SOURCE MATERIAL:
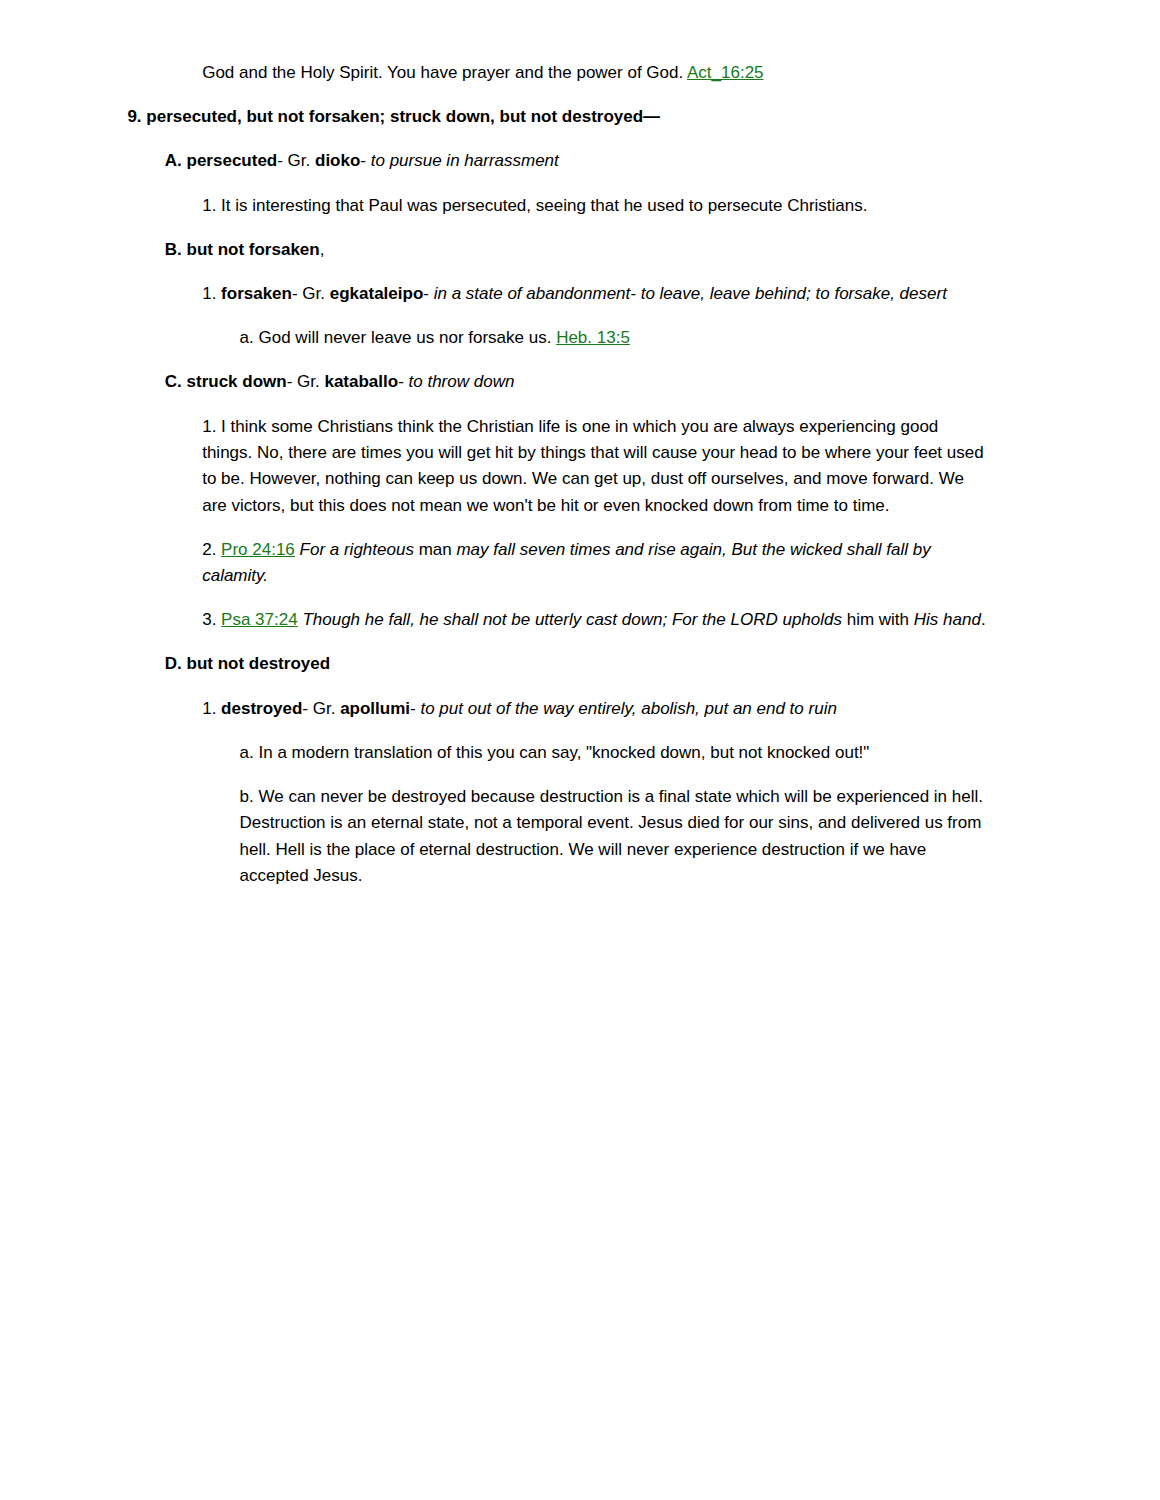God and the Holy Spirit. You have prayer and the power of God. Act_16:25
9. persecuted, but not forsaken; struck down, but not destroyed—
A. persecuted- Gr. dioko- to pursue in harrassment
1. It is interesting that Paul was persecuted, seeing that he used to persecute Christians.
B. but not forsaken,
1. forsaken- Gr. egkataleipo- in a state of abandonment- to leave, leave behind; to forsake, desert
a. God will never leave us nor forsake us. Heb. 13:5
C. struck down- Gr. kataballo- to throw down
1. I think some Christians think the Christian life is one in which you are always experiencing good things. No, there are times you will get hit by things that will cause your head to be where your feet used to be. However, nothing can keep us down. We can get up, dust off ourselves, and move forward. We are victors, but this does not mean we won't be hit or even knocked down from time to time.
2. Pro 24:16 For a righteous man may fall seven times and rise again, But the wicked shall fall by calamity.
3. Psa 37:24 Though he fall, he shall not be utterly cast down; For the LORD upholds him with His hand.
D. but not destroyed
1. destroyed- Gr. apollumi- to put out of the way entirely, abolish, put an end to ruin
a. In a modern translation of this you can say, "knocked down, but not knocked out!"
b. We can never be destroyed because destruction is a final state which will be experienced in hell. Destruction is an eternal state, not a temporal event. Jesus died for our sins, and delivered us from hell. Hell is the place of eternal destruction. We will never experience destruction if we have accepted Jesus.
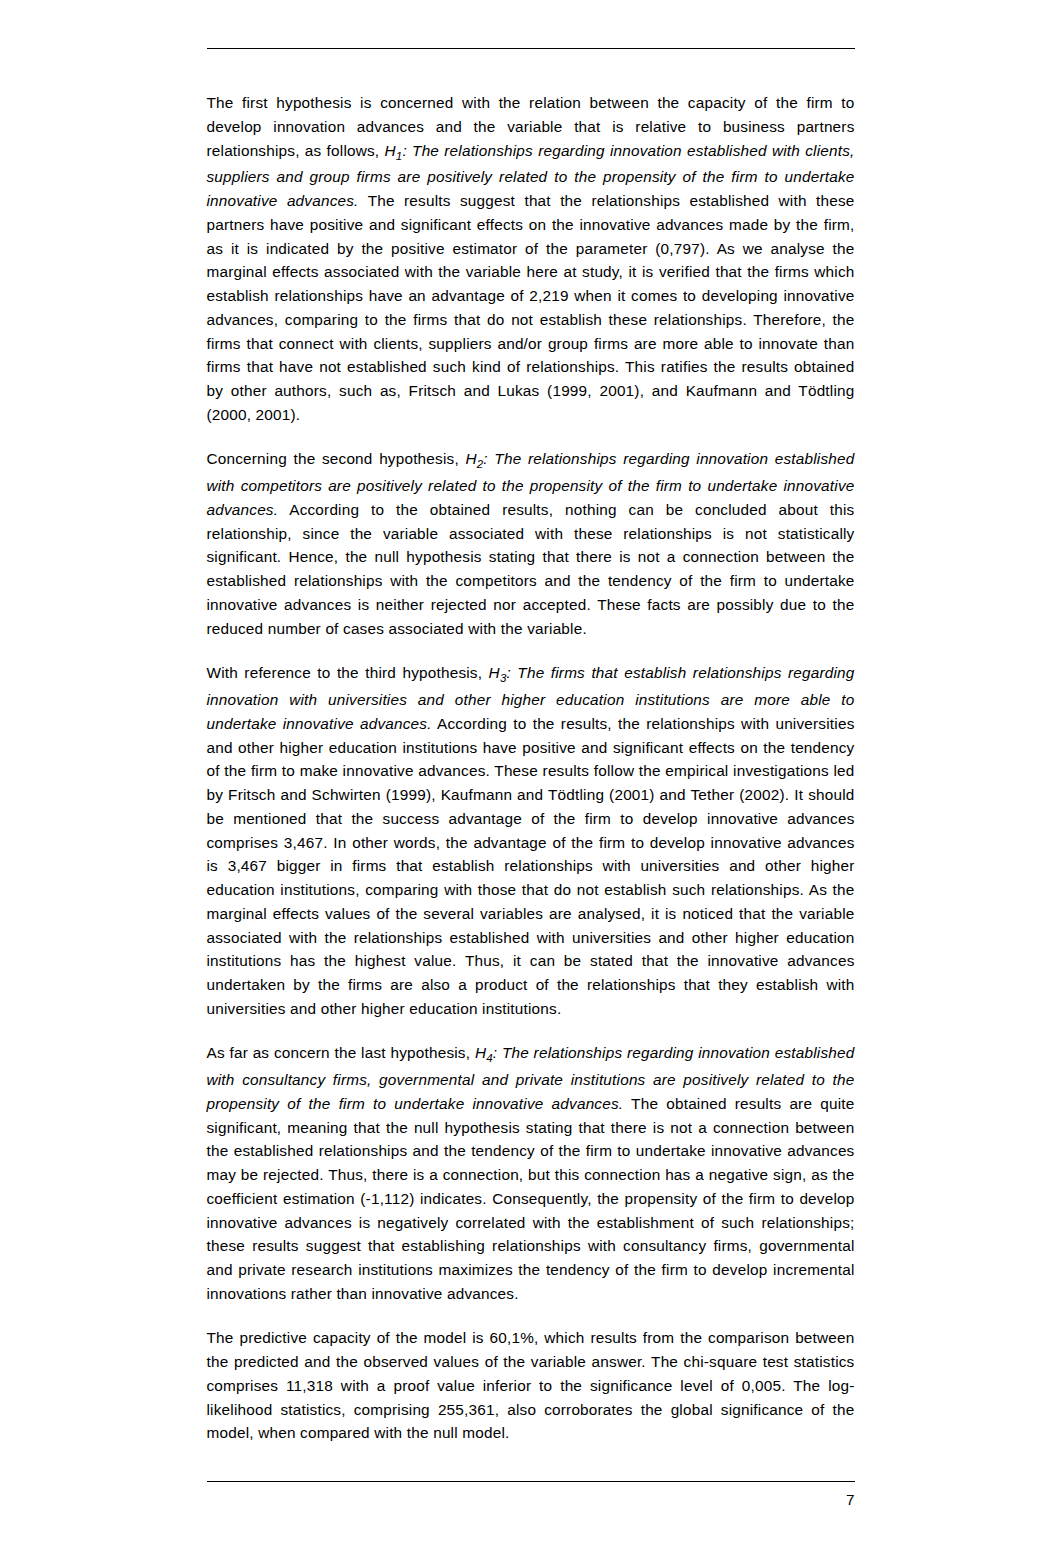The first hypothesis is concerned with the relation between the capacity of the firm to develop innovation advances and the variable that is relative to business partners relationships, as follows, H1: The relationships regarding innovation established with clients, suppliers and group firms are positively related to the propensity of the firm to undertake innovative advances. The results suggest that the relationships established with these partners have positive and significant effects on the innovative advances made by the firm, as it is indicated by the positive estimator of the parameter (0,797). As we analyse the marginal effects associated with the variable here at study, it is verified that the firms which establish relationships have an advantage of 2,219 when it comes to developing innovative advances, comparing to the firms that do not establish these relationships. Therefore, the firms that connect with clients, suppliers and/or group firms are more able to innovate than firms that have not established such kind of relationships. This ratifies the results obtained by other authors, such as, Fritsch and Lukas (1999, 2001), and Kaufmann and Tödtling (2000, 2001).
Concerning the second hypothesis, H2: The relationships regarding innovation established with competitors are positively related to the propensity of the firm to undertake innovative advances. According to the obtained results, nothing can be concluded about this relationship, since the variable associated with these relationships is not statistically significant. Hence, the null hypothesis stating that there is not a connection between the established relationships with the competitors and the tendency of the firm to undertake innovative advances is neither rejected nor accepted. These facts are possibly due to the reduced number of cases associated with the variable.
With reference to the third hypothesis, H3: The firms that establish relationships regarding innovation with universities and other higher education institutions are more able to undertake innovative advances. According to the results, the relationships with universities and other higher education institutions have positive and significant effects on the tendency of the firm to make innovative advances. These results follow the empirical investigations led by Fritsch and Schwirten (1999), Kaufmann and Tödtling (2001) and Tether (2002). It should be mentioned that the success advantage of the firm to develop innovative advances comprises 3,467. In other words, the advantage of the firm to develop innovative advances is 3,467 bigger in firms that establish relationships with universities and other higher education institutions, comparing with those that do not establish such relationships. As the marginal effects values of the several variables are analysed, it is noticed that the variable associated with the relationships established with universities and other higher education institutions has the highest value. Thus, it can be stated that the innovative advances undertaken by the firms are also a product of the relationships that they establish with universities and other higher education institutions.
As far as concern the last hypothesis, H4: The relationships regarding innovation established with consultancy firms, governmental and private institutions are positively related to the propensity of the firm to undertake innovative advances. The obtained results are quite significant, meaning that the null hypothesis stating that there is not a connection between the established relationships and the tendency of the firm to undertake innovative advances may be rejected. Thus, there is a connection, but this connection has a negative sign, as the coefficient estimation (-1,112) indicates. Consequently, the propensity of the firm to develop innovative advances is negatively correlated with the establishment of such relationships; these results suggest that establishing relationships with consultancy firms, governmental and private research institutions maximizes the tendency of the firm to develop incremental innovations rather than innovative advances.
The predictive capacity of the model is 60,1%, which results from the comparison between the predicted and the observed values of the variable answer. The chi-square test statistics comprises 11,318 with a proof value inferior to the significance level of 0,005. The log-likelihood statistics, comprising 255,361, also corroborates the global significance of the model, when compared with the null model.
7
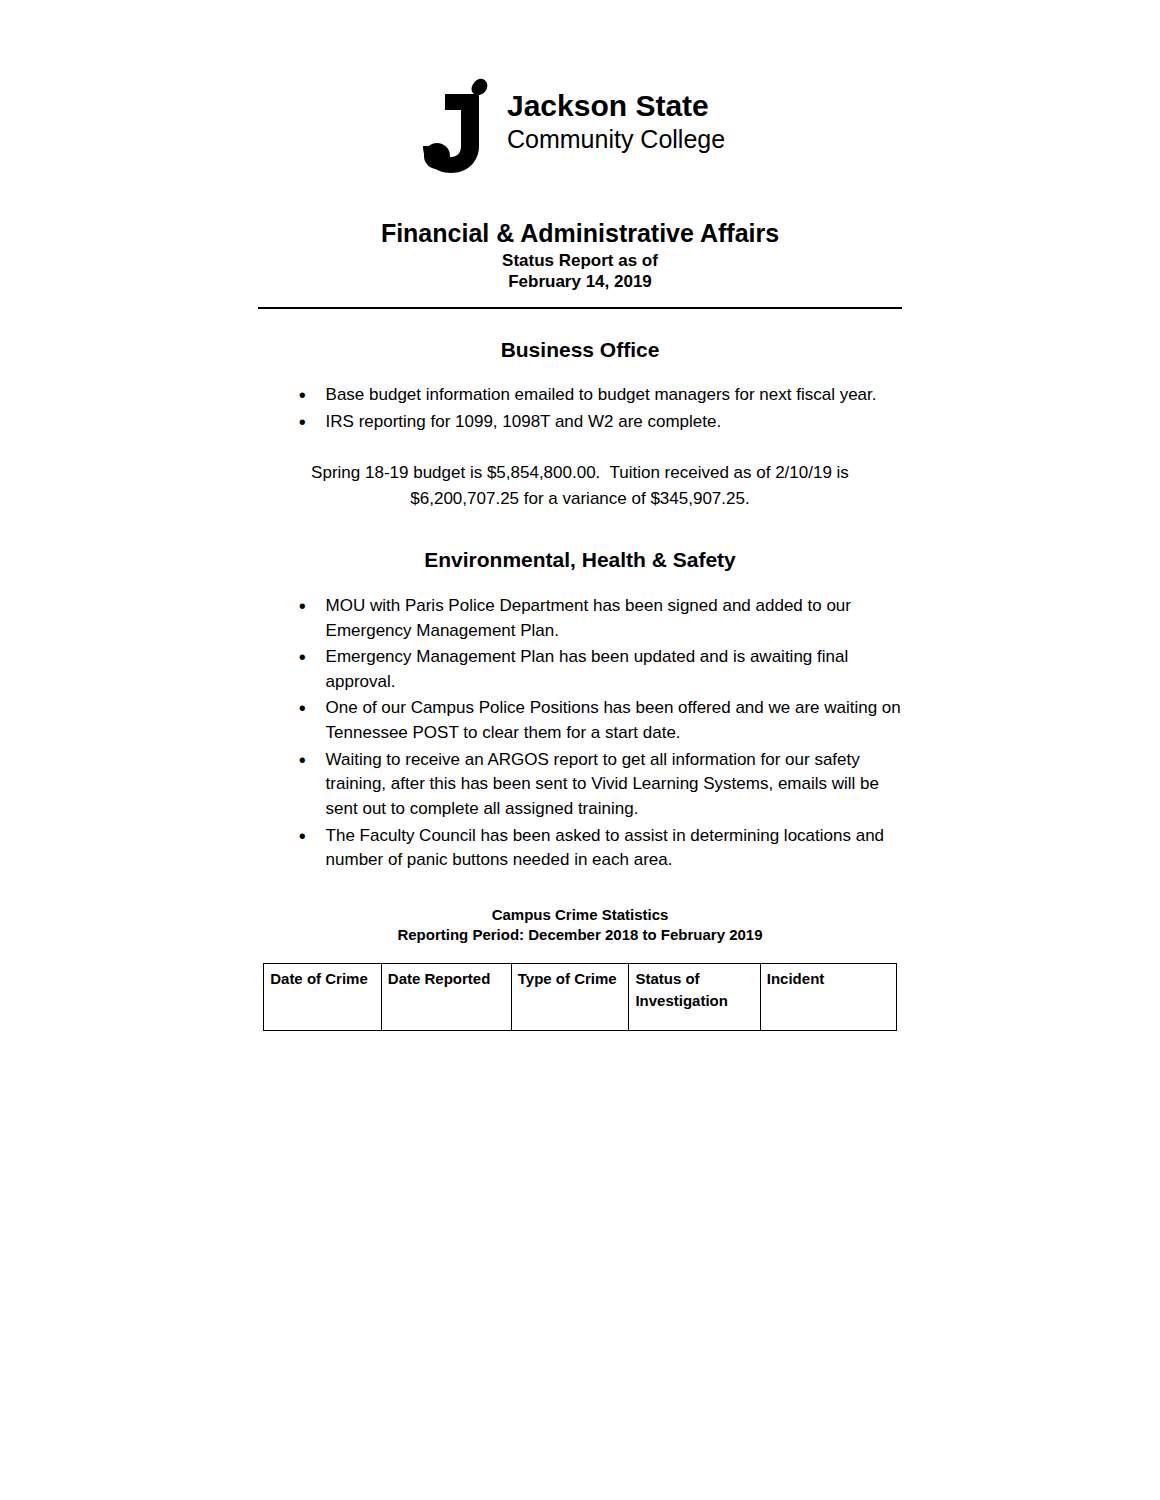Jackson State Community College
Financial & Administrative Affairs
Status Report as of
February 14, 2019
Business Office
Base budget information emailed to budget managers for next fiscal year.
IRS reporting for 1099, 1098T and W2 are complete.
Spring 18-19 budget is $5,854,800.00. Tuition received as of 2/10/19 is
$6,200,707.25 for a variance of $345,907.25.
Environmental, Health & Safety
MOU with Paris Police Department has been signed and added to our Emergency Management Plan.
Emergency Management Plan has been updated and is awaiting final approval.
One of our Campus Police Positions has been offered and we are waiting on Tennessee POST to clear them for a start date.
Waiting to receive an ARGOS report to get all information for our safety training, after this has been sent to Vivid Learning Systems, emails will be sent out to complete all assigned training.
The Faculty Council has been asked to assist in determining locations and number of panic buttons needed in each area.
Campus Crime Statistics
Reporting Period: December 2018 to February 2019
| Date of Crime | Date Reported | Type of Crime | Status of Investigation | Incident |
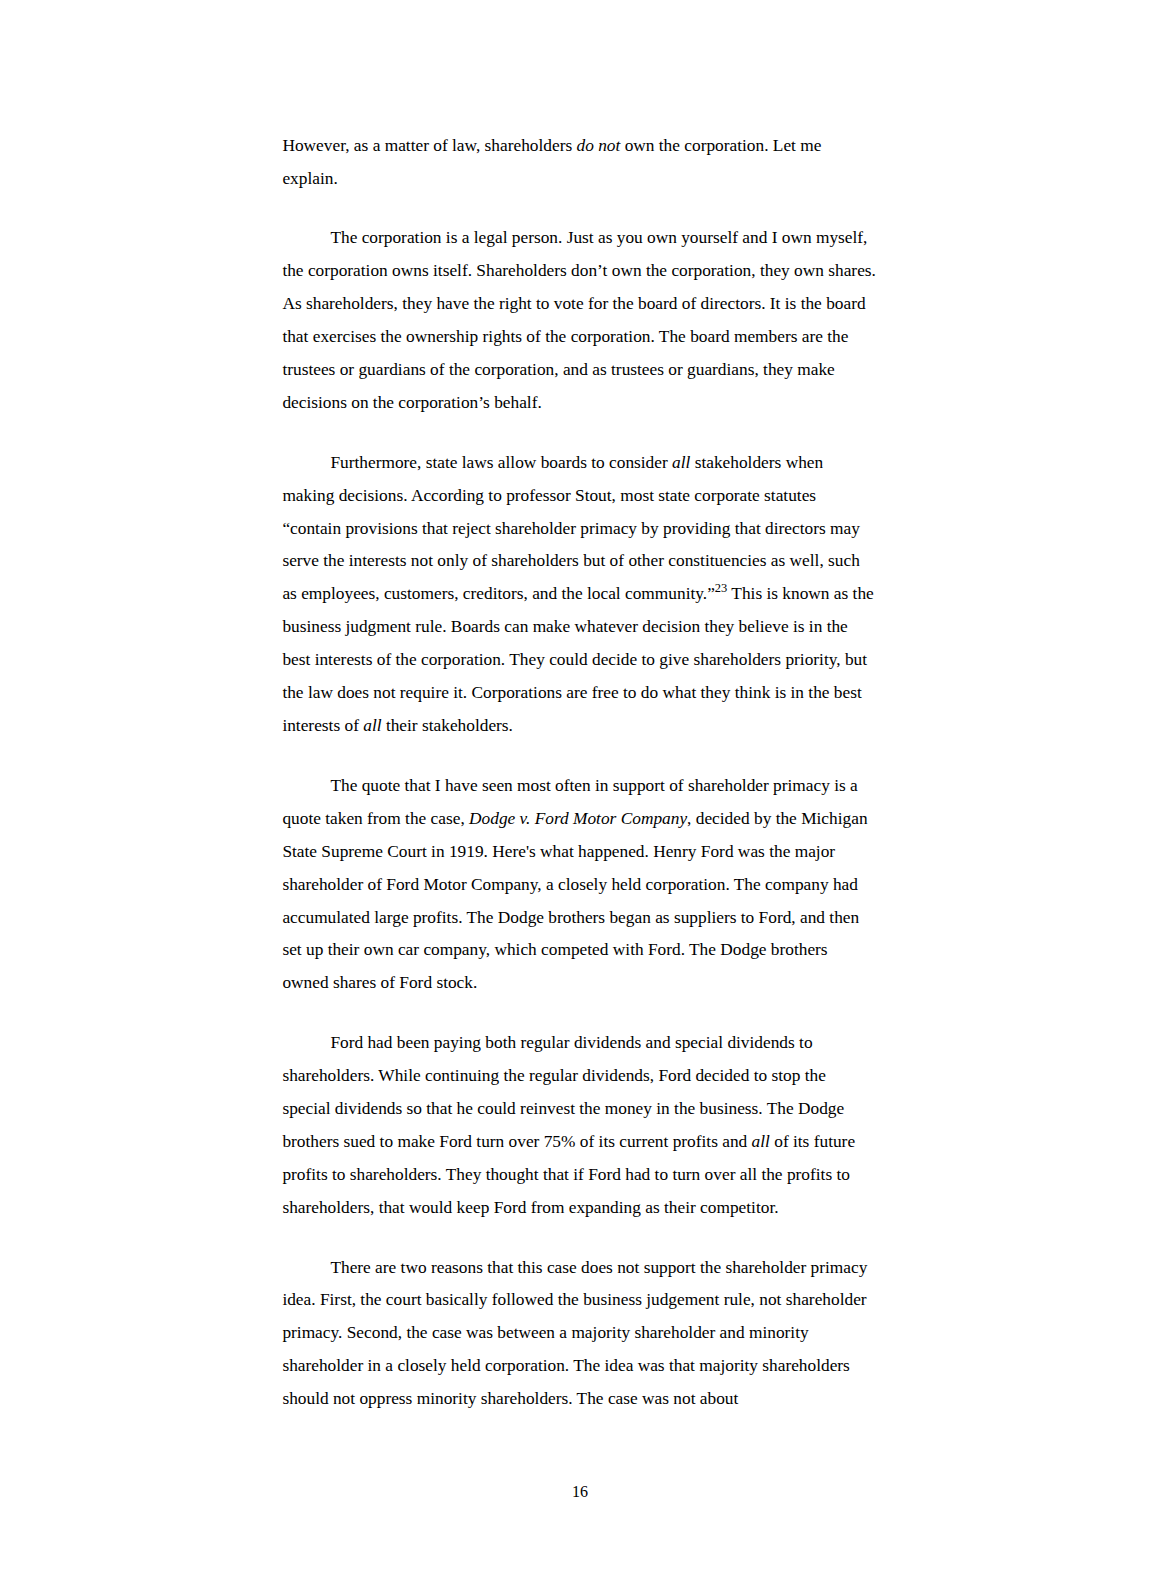However, as a matter of law, shareholders do not own the corporation. Let me explain.
The corporation is a legal person. Just as you own yourself and I own myself, the corporation owns itself. Shareholders don’t own the corporation, they own shares. As shareholders, they have the right to vote for the board of directors. It is the board that exercises the ownership rights of the corporation. The board members are the trustees or guardians of the corporation, and as trustees or guardians, they make decisions on the corporation’s behalf.
Furthermore, state laws allow boards to consider all stakeholders when making decisions. According to professor Stout, most state corporate statutes “contain provisions that reject shareholder primacy by providing that directors may serve the interests not only of shareholders but of other constituencies as well, such as employees, customers, creditors, and the local community.”23 This is known as the business judgment rule. Boards can make whatever decision they believe is in the best interests of the corporation. They could decide to give shareholders priority, but the law does not require it. Corporations are free to do what they think is in the best interests of all their stakeholders.
The quote that I have seen most often in support of shareholder primacy is a quote taken from the case, Dodge v. Ford Motor Company, decided by the Michigan State Supreme Court in 1919. Here's what happened. Henry Ford was the major shareholder of Ford Motor Company, a closely held corporation. The company had accumulated large profits. The Dodge brothers began as suppliers to Ford, and then set up their own car company, which competed with Ford. The Dodge brothers owned shares of Ford stock.
Ford had been paying both regular dividends and special dividends to shareholders. While continuing the regular dividends, Ford decided to stop the special dividends so that he could reinvest the money in the business. The Dodge brothers sued to make Ford turn over 75% of its current profits and all of its future profits to shareholders. They thought that if Ford had to turn over all the profits to shareholders, that would keep Ford from expanding as their competitor.
There are two reasons that this case does not support the shareholder primacy idea. First, the court basically followed the business judgement rule, not shareholder primacy. Second, the case was between a majority shareholder and minority shareholder in a closely held corporation. The idea was that majority shareholders should not oppress minority shareholders. The case was not about
16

WHAT YOU ARE ASKED TO DO: Take the lines above from the one containing "9. persecuted, but" to the one containing "b. We can never" and retype them exactly, both ends included, with nothing added.

TASK SOLUTION:
9. persecuted, but not forsaken; struck down, but not destroyed—
A. persecuted- Gr. dioko- to pursue in harrassment
1. It is interesting that Paul was persecuted, seeing that he used to persecute Christians.
B. but not forsaken,
1. forsaken- Gr. egkataleipo- in a state of abandonment- to leave, leave behind; to forsake, desert
a. God will never leave us nor forsake us. Heb. 13:5
C. struck down- Gr. kataballo- to throw down
1. I think some Christians think the Christian life is one in which you are always experiencing good things. No, there are times you will get hit by things that will cause your head to be where your feet used to be. However, nothing can keep us down. We can get up, dust off ourselves, and move forward. We are victors, but this does not mean we won't be hit or even knocked down from time to time.
2. Pro 24:16 For a righteous man may fall seven times and rise again, But the wicked shall fall by calamity.
3. Psa 37:24 Though he fall, he shall not be utterly cast down; For the LORD upholds him with His hand.
D. but not destroyed
1. destroyed- Gr. apollumi- to put out of the way entirely, abolish, put an end to ruin
a. In a modern translation of this you can say, "knocked down, but not knocked out!"
b. We can never be destroyed because destruction is a final state which will be experienced in hell. Destruction is an eternal state, not a temporal event. Jesus died for our sins, and delivered us from hell. Hell is the place of eternal destruction. We will never experience destruction if we have accepted Jesus.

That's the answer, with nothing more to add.